Ready to Grow?

How Do the Best School Leaders Compete?

Posted by Scott Barron on Apr 28, 2014 8:51:36 AM
Scott Barron

Growing a school in today's innovation economy requires some strategy adjustments: Listening to families in your target market is even more important, using your school as a platform to establish trust throughout the community, and finding new ways to add value. The best schools are redefining their relationships with students and families to build proactive collaboration, enabling them to thrive within this new economic reality where trust is the valued currency.Success collaborate adapt

Below are three strategies you can use to listen, build trust, and innovate.

Overtly Define Success

What would happen in your school if the board, administrators and teachers understood that they win only when the students win? Student success has to be defined so clearly that everyone at every level of leadership knows how to win. Social media and personal feedback allows you to rapidly listen and responsively improve the school's processes and results. Your reputation for excellence and trust is dominated by the voice of student and parents who will rave about your genuineness or disparage the lack of concern. As the school leader your challenge is to overtly define success so that you are truly building your school instead of that of your predecessor(s). It's hard for the other people in the school to know what you want when your directions are vague and lack purpose.

Embrace Collaboration

For a variety of reasons the culture and economy has shifted toward collaborative problem solving. School designers have to think of their students, parents, and especially teachers as interactive partners who want a real voice in decisions and plans. When they are actively encouraged to share stories, ideas, feedback, and aspirations, they become intrinsically motivated to contribute their valuable resources toward the goals of the school. This shift to collaborative design requires a more developed emotional and interpersonal intelligence among the adults involved, which also serves as a powerful model for students.

Flexibly Adapt

For the first time in the history of the world, people can learn anything without a teacher or a school. Once you get your head around that idea, it makes more sense that the school model as you know it is changing. As a school designer your organization is more likely to grow as you implement processes and systems to adapt more quickly to the needs and opportunities of your target community. Find unique ways to differentiate your program in terms of personalization, depth of experience, and autonomy over how time is used. It is likely that your school will have to find a balance between being a learning destination (comprehensive curriculum that is self-contained) and a learning portal (providing access to both local and wired learning resources with credit given based on demonstrated mastery).

The school board and administration must be prepared to manage conflict and fear as the school/district responsibly and intelligently experiments with new school designs.

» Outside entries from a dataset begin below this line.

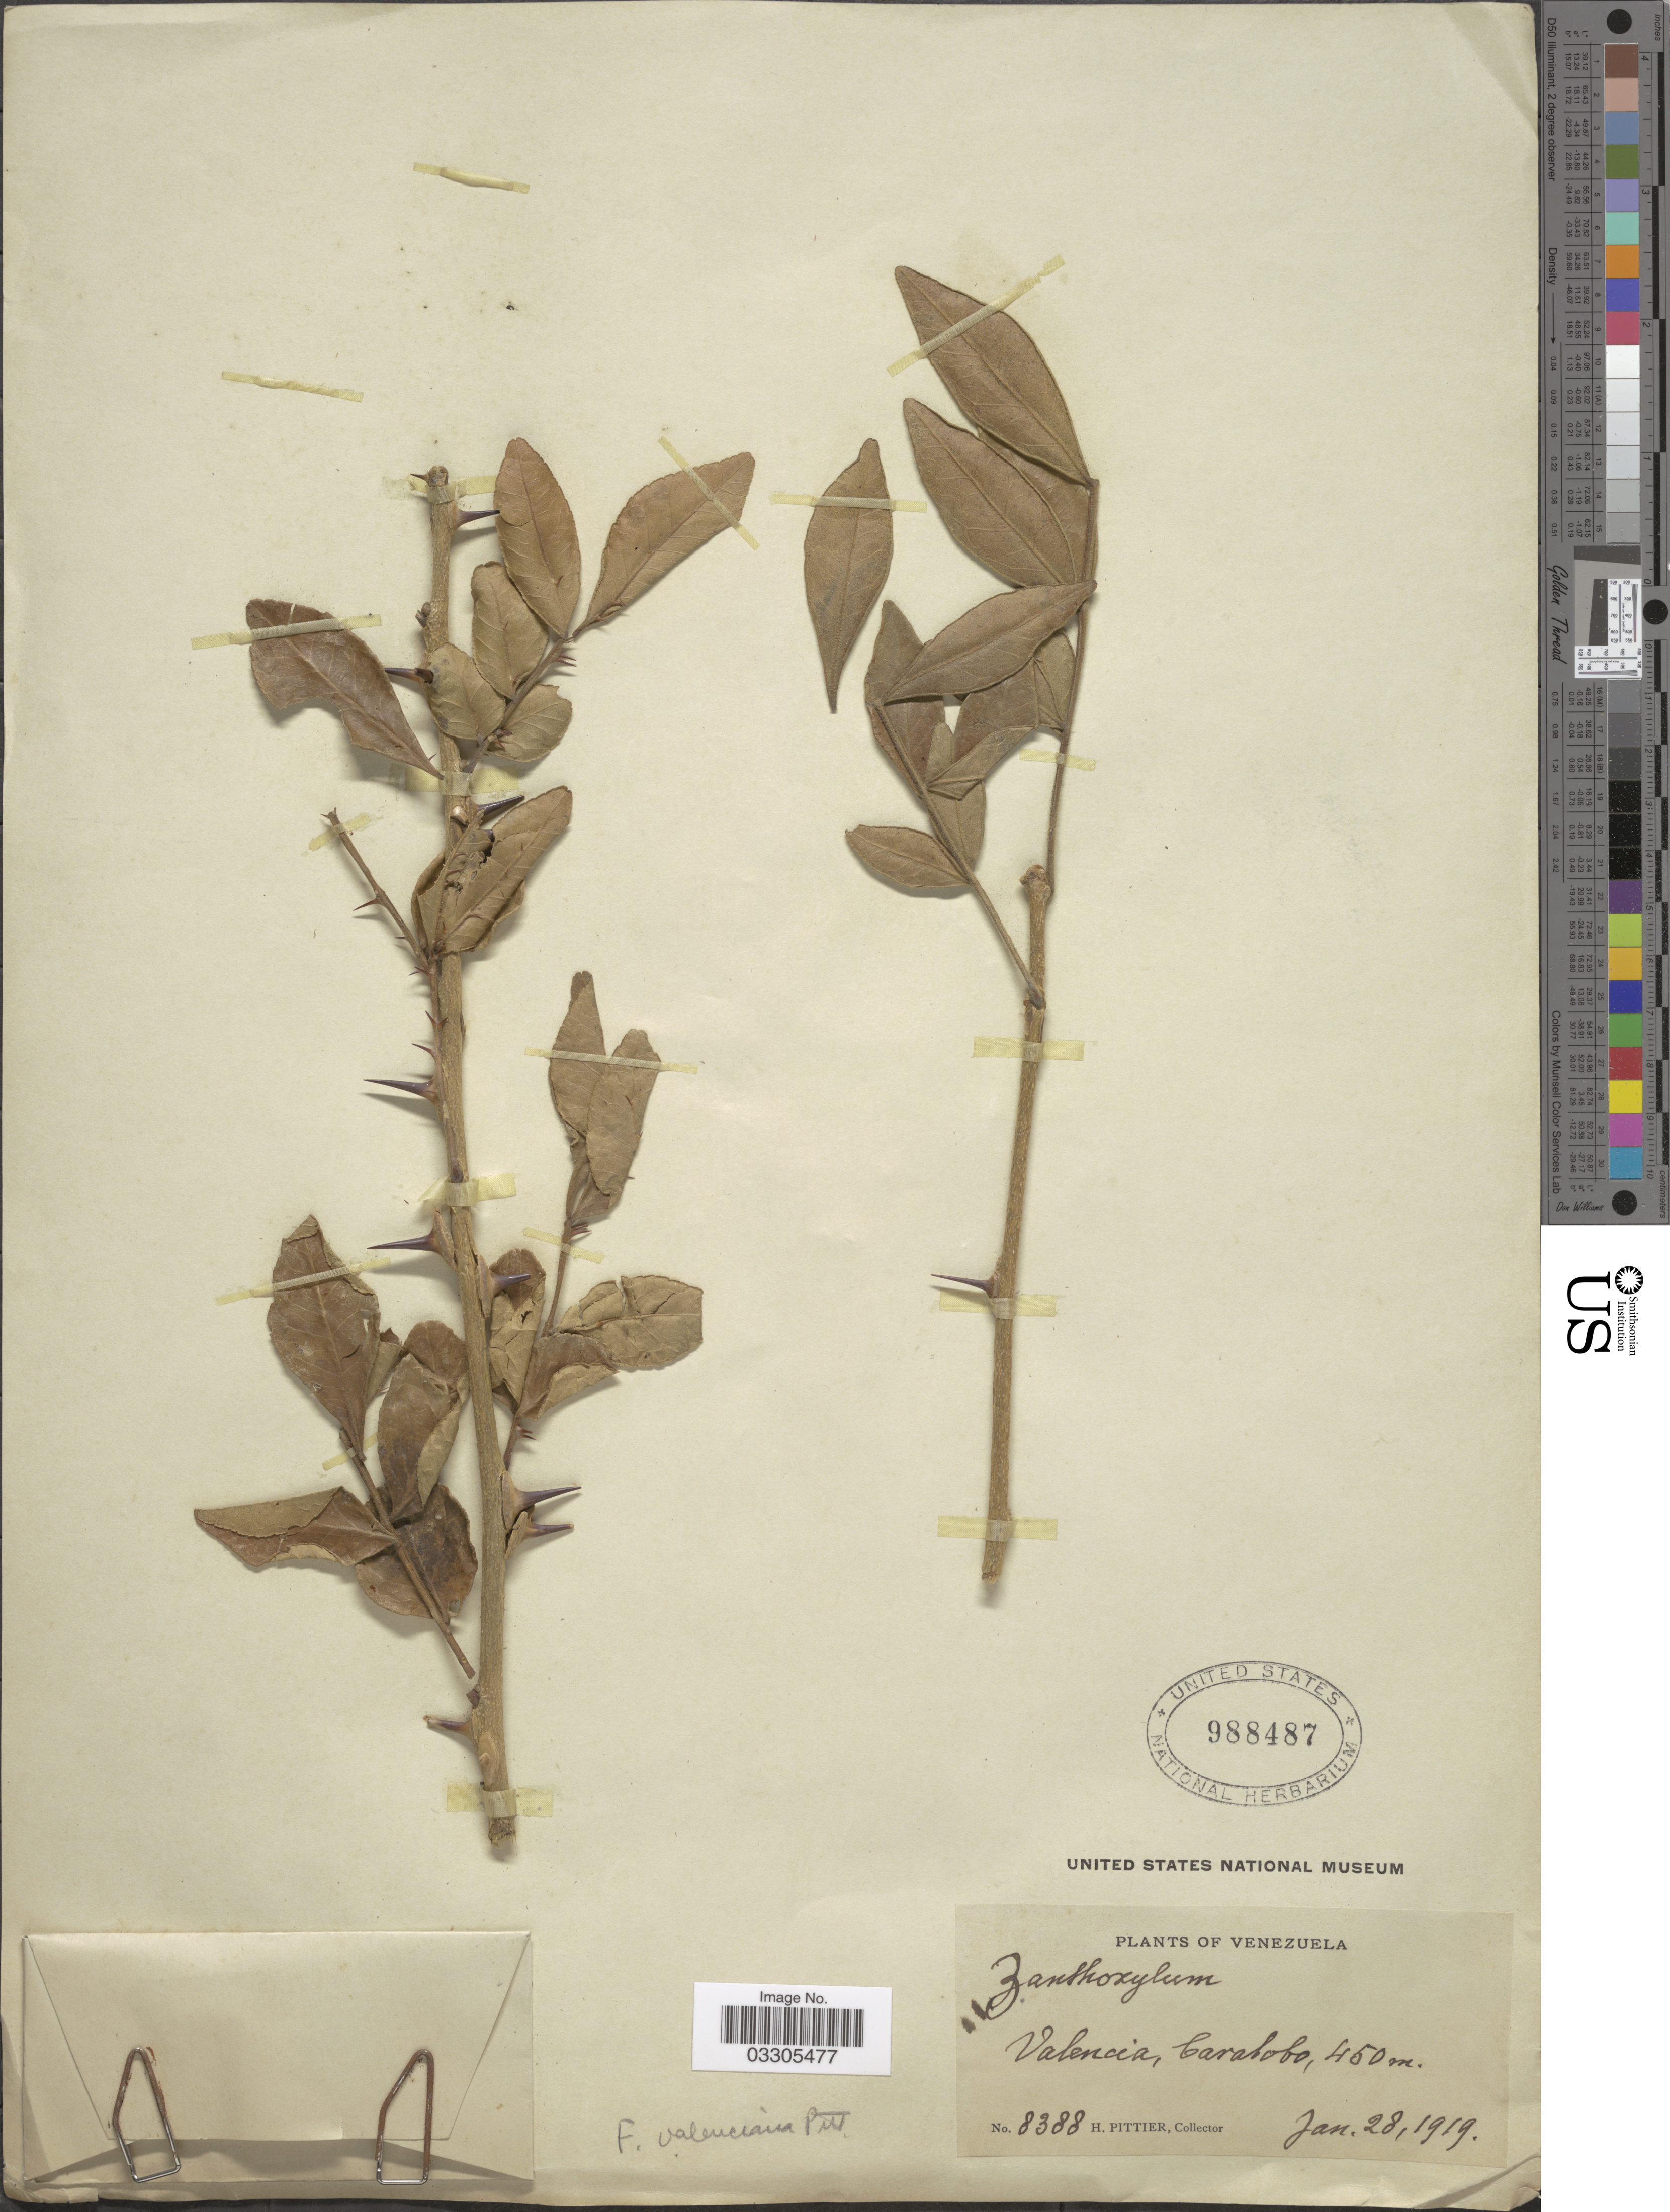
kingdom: Plantae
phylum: Tracheophyta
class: Magnoliopsida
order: Sapindales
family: Rutaceae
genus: Zanthoxylum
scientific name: Zanthoxylum syncarpum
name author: Tul.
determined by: Londoño-Echeverri, Y.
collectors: H. F. Pittier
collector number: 8388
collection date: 1919-01-28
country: Venezuela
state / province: Carabobo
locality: Valencia.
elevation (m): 450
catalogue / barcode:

Obviously expectations will remain high for results, and performance assessments will need to be carefully prepared in order to communicate accurately. Common language will be key to overcoming the risks, especially in an over-politicized environment where the adult issues are prioritized over the needs of students. Dialogue and discussion will be critical to building momentum, with focus on the guiding principles rather than polarizing positions that emphasize "right" and "wrong."